Credit card borrowing rises at fastest rate in 17 years
UK consumers increased their credit card borrowing at the fastest annual rate in 17 years, as households sought extra financial support to counter rising living costs.
Data from the Bank of England showed that credit card borrowing rose by £740m in June, representing a 13% increase compared with the previous month – a jump that hasn’t been recorded since October 2005.
This is no doubt linked to inflation here in the UK reaching 10.1%, which is a 40-year high. Energy, food and petrol prices have all increased since the start of the year.
Sarah Coles, senior personal finance analyst, explained: “While those on higher incomes will have been able to fall back on lockdown savings, and those on the very lowest incomes will have struggled to get more credit, those in the middle are increasingly relying on credit cards to help make ends meet.
“This feels like a solution to the inflation problem in the short term, but over time is going to end up making the problem even worse.”
Fortunately, borrowing figures in the UK are still below pre-pandemic levels. Credit card borrowing currently stands at £62bn, compared to £71.9bn in February 2020. However, credit card debts have increased significantly from £54.2 billion in March 2021.
Fixed-rate savings accounts on the rise
Bank of England data also revealed growing demand for fixed-rate savings accounts, which rose to £2.8bn in July – the highest level recorded since November 2010. This compares with only £700m which went into easy access accounts, with the average account only offering interest of 0.27% versus 1.72% for a fixed-rate account.

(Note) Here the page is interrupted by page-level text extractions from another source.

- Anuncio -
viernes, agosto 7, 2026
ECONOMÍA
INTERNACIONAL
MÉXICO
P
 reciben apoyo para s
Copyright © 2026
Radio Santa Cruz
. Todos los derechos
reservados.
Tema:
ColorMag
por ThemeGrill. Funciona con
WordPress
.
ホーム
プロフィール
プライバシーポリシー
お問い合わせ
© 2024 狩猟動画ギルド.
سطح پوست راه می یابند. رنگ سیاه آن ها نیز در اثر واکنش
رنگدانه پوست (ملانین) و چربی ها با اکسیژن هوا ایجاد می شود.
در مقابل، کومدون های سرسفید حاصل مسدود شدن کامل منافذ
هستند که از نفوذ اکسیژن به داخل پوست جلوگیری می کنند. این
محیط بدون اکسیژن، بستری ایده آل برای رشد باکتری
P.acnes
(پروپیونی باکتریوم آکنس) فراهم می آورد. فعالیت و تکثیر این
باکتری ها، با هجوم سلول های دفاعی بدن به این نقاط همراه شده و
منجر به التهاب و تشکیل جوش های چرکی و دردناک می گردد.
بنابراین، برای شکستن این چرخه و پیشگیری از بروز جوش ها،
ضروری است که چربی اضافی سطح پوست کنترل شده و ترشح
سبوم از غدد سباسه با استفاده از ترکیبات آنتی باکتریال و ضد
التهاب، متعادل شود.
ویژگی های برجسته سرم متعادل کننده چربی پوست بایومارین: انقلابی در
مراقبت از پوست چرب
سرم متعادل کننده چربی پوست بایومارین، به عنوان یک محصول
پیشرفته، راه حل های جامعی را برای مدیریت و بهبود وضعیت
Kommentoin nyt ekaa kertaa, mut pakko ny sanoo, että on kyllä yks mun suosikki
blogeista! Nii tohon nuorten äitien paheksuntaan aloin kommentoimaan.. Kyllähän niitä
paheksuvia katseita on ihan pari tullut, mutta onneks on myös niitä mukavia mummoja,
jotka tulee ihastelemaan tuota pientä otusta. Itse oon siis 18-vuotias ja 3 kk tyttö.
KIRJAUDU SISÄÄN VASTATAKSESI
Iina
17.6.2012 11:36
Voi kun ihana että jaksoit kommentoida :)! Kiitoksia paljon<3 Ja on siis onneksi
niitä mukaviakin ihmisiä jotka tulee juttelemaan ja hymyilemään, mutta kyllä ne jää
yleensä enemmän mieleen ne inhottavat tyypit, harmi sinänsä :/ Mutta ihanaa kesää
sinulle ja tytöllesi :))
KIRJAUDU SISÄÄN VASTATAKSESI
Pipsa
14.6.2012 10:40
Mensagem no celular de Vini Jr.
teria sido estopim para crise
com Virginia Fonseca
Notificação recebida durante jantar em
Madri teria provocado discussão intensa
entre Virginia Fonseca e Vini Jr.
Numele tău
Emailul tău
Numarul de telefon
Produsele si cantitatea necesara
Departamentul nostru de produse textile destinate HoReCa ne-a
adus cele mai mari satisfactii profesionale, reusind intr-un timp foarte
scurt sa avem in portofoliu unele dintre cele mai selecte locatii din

“Savers know that inflation is here to stay, and that if they leave their money in easy access accounts, its spending power is going to be washed down the drain by inflation,” Coles said.
She pointed out that no savings account is able to beat inflation right now, but at least tying the money up in a fixed rate account gives you a better chance of protecting the value of your cash.

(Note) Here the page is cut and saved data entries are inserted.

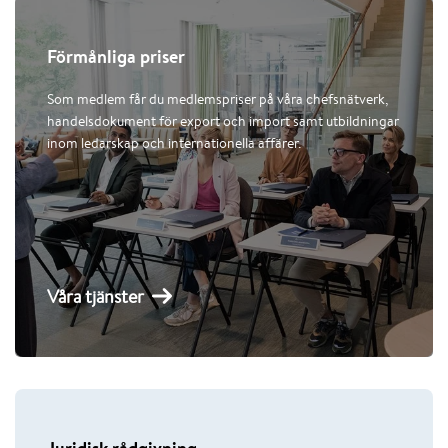
Förmånliga priser
Som medlem får du medlemspriser på våra chefsnätverk,
handelsdokument för export och import samt utbildningar
inom ledarskap och internationella affärer.
Våra tjänster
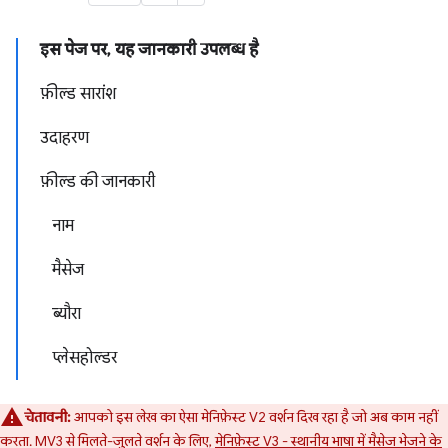
इस पेज पर, यह जानकारी उपलब्ध है
फ़ील्ड सारांश
उदाहरण
फ़ील्ड की जानकारी
नाम
मैसेज
ब्यौरा
प्लेसहोल्डर
चेतावनी:
आपको इस लेख का ऐसा मेनिफ़ेस्ट V2 वर्शन दिख रहा है जो अब काम नहीं
करता. MV3 से मिलते-जुलते वर्शन के लिए,
मेनिफ़ेस्ट V3 - स्थानीय भाषा में मैसेज भेजने के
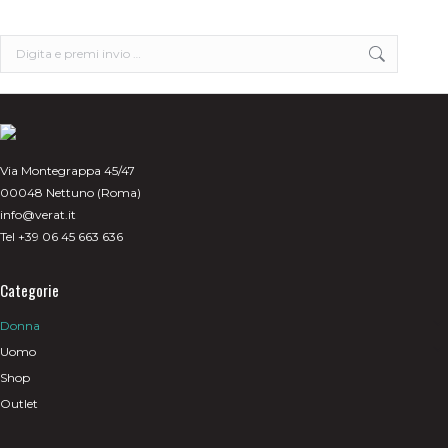
Search:
Via Montegrappa 45/47
00048 Nettuno (Roma)
info@verat.it
Tel +39 06 45 663 636
Categorie
Donna
Uomo
Shop
Outlet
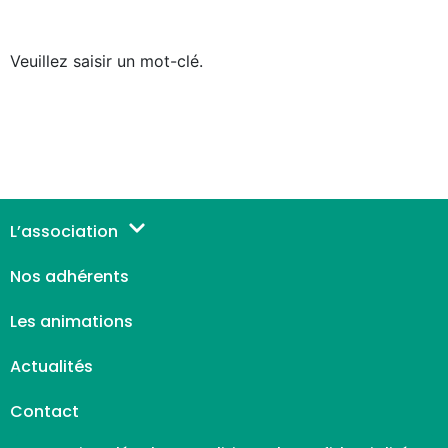
Veuillez saisir un mot-clé.
L’association
Nos adhérents
Les animations
Actualités
Contact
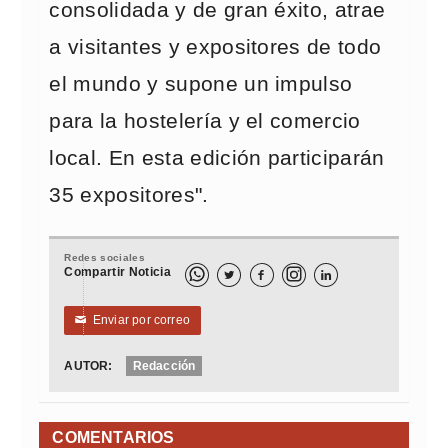
consolidada y de gran éxito, atrae
a visitantes y expositores de todo
el mundo y supone un impulso
para la hostelería y el comercio
local. En esta edición participarán
35 expositores".
Redes sociales
Compartir Noticia



Enviar por correo
✉
AUTOR:
Redacción
COMENTARIOS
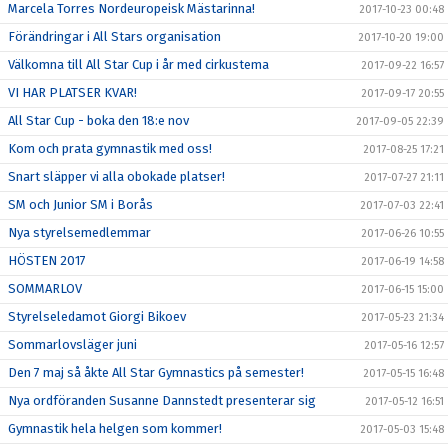
Marcela Torres Nordeuropeisk Mästarinna!
2017-10-23 00:48
Förändringar i All Stars organisation
2017-10-20 19:00
Välkomna till All Star Cup i år med cirkustema
2017-09-22 16:57
VI HAR PLATSER KVAR!
2017-09-17 20:55
All Star Cup - boka den 18:e nov
2017-09-05 22:39
Kom och prata gymnastik med oss!
2017-08-25 17:21
Snart släpper vi alla obokade platser!
2017-07-27 21:11
SM och Junior SM i Borås
2017-07-03 22:41
Nya styrelsemedlemmar
2017-06-26 10:55
HÖSTEN 2017
2017-06-19 14:58
SOMMARLOV
2017-06-15 15:00
Styrelseledamot Giorgi Bikoev
2017-05-23 21:34
Sommarlovsläger juni
2017-05-16 12:57
Den 7 maj så åkte All Star Gymnastics på semester!
2017-05-15 16:48
Nya ordföranden Susanne Dannstedt presenterar sig
2017-05-12 16:51
Gymnastik hela helgen som kommer!
2017-05-03 15:48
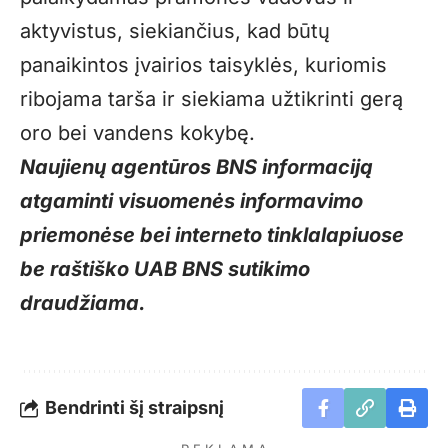
aktyvistus, siekiančius, kad būtų
panaikintos įvairios taisyklės, kuriomis
ribojama tarša ir siekiama užtikrinti gerą
oro bei vandens kokybę.
Naujienų agentūros BNS informaciją
atgaminti visuomenės informavimo
priemonėse bei interneto tinklalapiuose
be raštiško UAB BNS sutikimo
draudžiama.
Bendrinti šį straipsnį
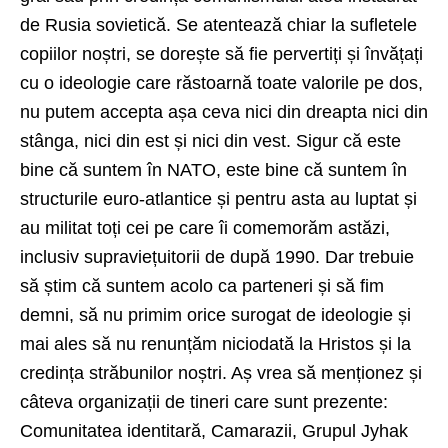
de Rusia sovietică. Se atentează chiar la sufletele
copiilor noștri, se dorește să fie pervertiți și învățați
cu o ideologie care răstoarnă toate valorile pe dos,
nu putem accepta așa ceva nici din dreapta nici din
stânga, nici din est și nici din vest. Sigur că este
bine că suntem în NATO, este bine că suntem în
structurile euro-atlantice și pentru asta au luptat și
au militat toți cei pe care îi comemorăm astăzi,
inclusiv supraviețuitorii de după 1990. Dar trebuie
să știm că suntem acolo ca parteneri și să fim
demni, să nu primim orice surogat de ideologie și
mai ales să nu renunțăm niciodată la Hristos și la
credința străbunilor noștri. Aș vrea să menționez și
câteva organizații de tineri care sunt prezente:
Comunitatea identitară, Camarazii, Grupul Jyhak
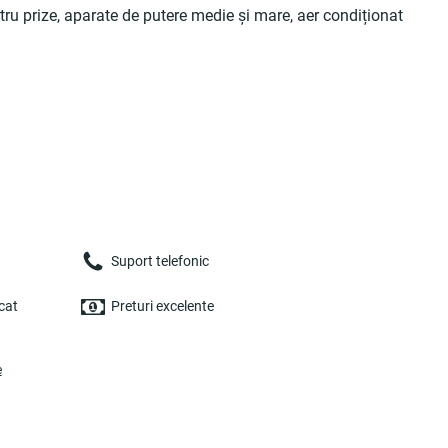
prize, aparate de putere medie și mare, aer condiționat
Suport telefonic
cat
Preturi excelente
e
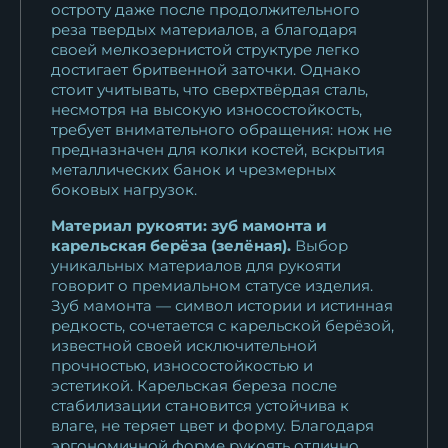
остроту даже после продолжительного
реза твердых материалов, а благодаря
своей мелкозернистой структуре легко
достигает бритвенной заточки. Однако
стоит учитывать, что сверхтвёрдая сталь,
несмотря на высокую износостойкость,
требует внимательного обращения: нож не
предназначен для колки костей, вскрытия
металлических банок и чрезмерных
боковых нагрузок.
Материал рукояти: зуб мамонта и
карельская берёза (зелёная).
Выбор
уникальных материалов для рукояти
говорит о премиальном статусе изделия.
Зуб мамонта — символ истории и истинная
редкость, сочетается с карельской берёзой,
известной своей исключительной
прочностью, износостойкостью и
эстетикой. Карельская береза после
стабилизации становится устойчива к
влаге, не теряет цвет и форму. Благодаря
эргономичной форме рукоять отлично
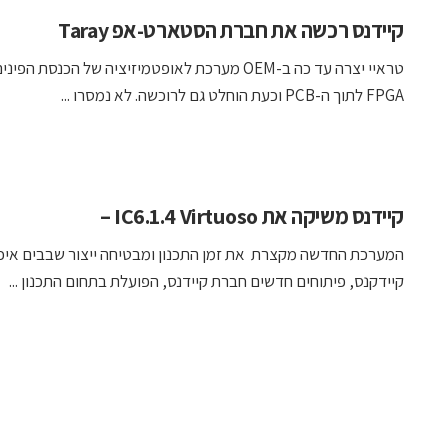
קיידנס רכשה את חברת הסטארט-אפ Taray
טראיי יצרה עד כה ב-OEM מערכת לאופטמיזיציה של הכנסת הפ
FPGA לתוך ה-PCB וכעת הוחלט גם לרוכשה. לא נמסרו ...
קיידנס משיקה את IC6.1.4 Virtuoso –
המערכת החדשה מקצרת את זמן התכנון ומבטיחה ייצור שבבים איכו
קיידקנס, פיתוחים חדשים חברת קיידנס, הפועלת בתחום התכנון ...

At the moment, shorter-term fixed rates look more attractive. The best rate over one year is 3.3%, while for two years it is just a fraction under 3.5%. This compares to the best option over five years at 3.55%.

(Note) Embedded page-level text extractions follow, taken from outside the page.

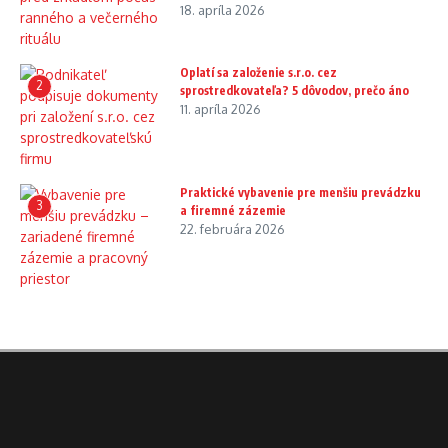
18. apríla 2026
Oplatí sa založenie s.r.o. cez
2
sprostredkovateľa? 5 dôvodov, prečo áno
11. apríla 2026
Praktické vybavenie pre menšiu prevádzku
3
a firemné zázemie
22. februára 2026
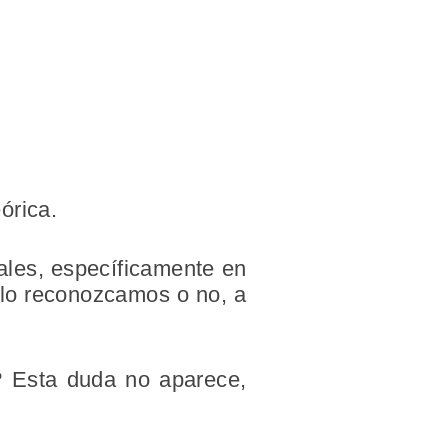
órica.
rales, específicamente en
e lo reconozcamos o no, a
? Esta duda no aparece,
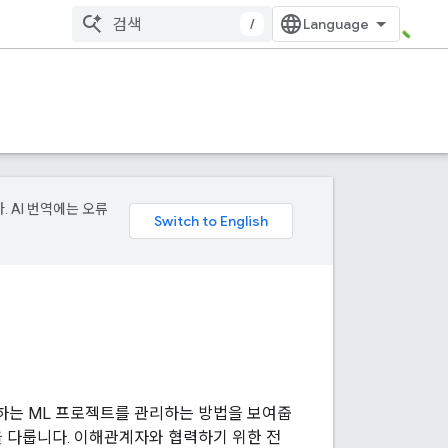
/
. AI 번역에는 오류
하는 ML 프로젝트를 관리하는 방법을 보여줍
을 다룹니다. 이해관계자와 협력하기 위한 전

Coles notes that this reflects the expectation that rates are set to rise over the short-term, but should drop back within a five-year period. It means that if you have cash that you don’t need for at least a year, it makes more sense to fix to a good rate without having to commit for a longer period.
Bank of England data also showed that consumers saved £4.3bn in July, up from £3bn in June. However, this still remains below the pre-pandemic average of £5.5bn.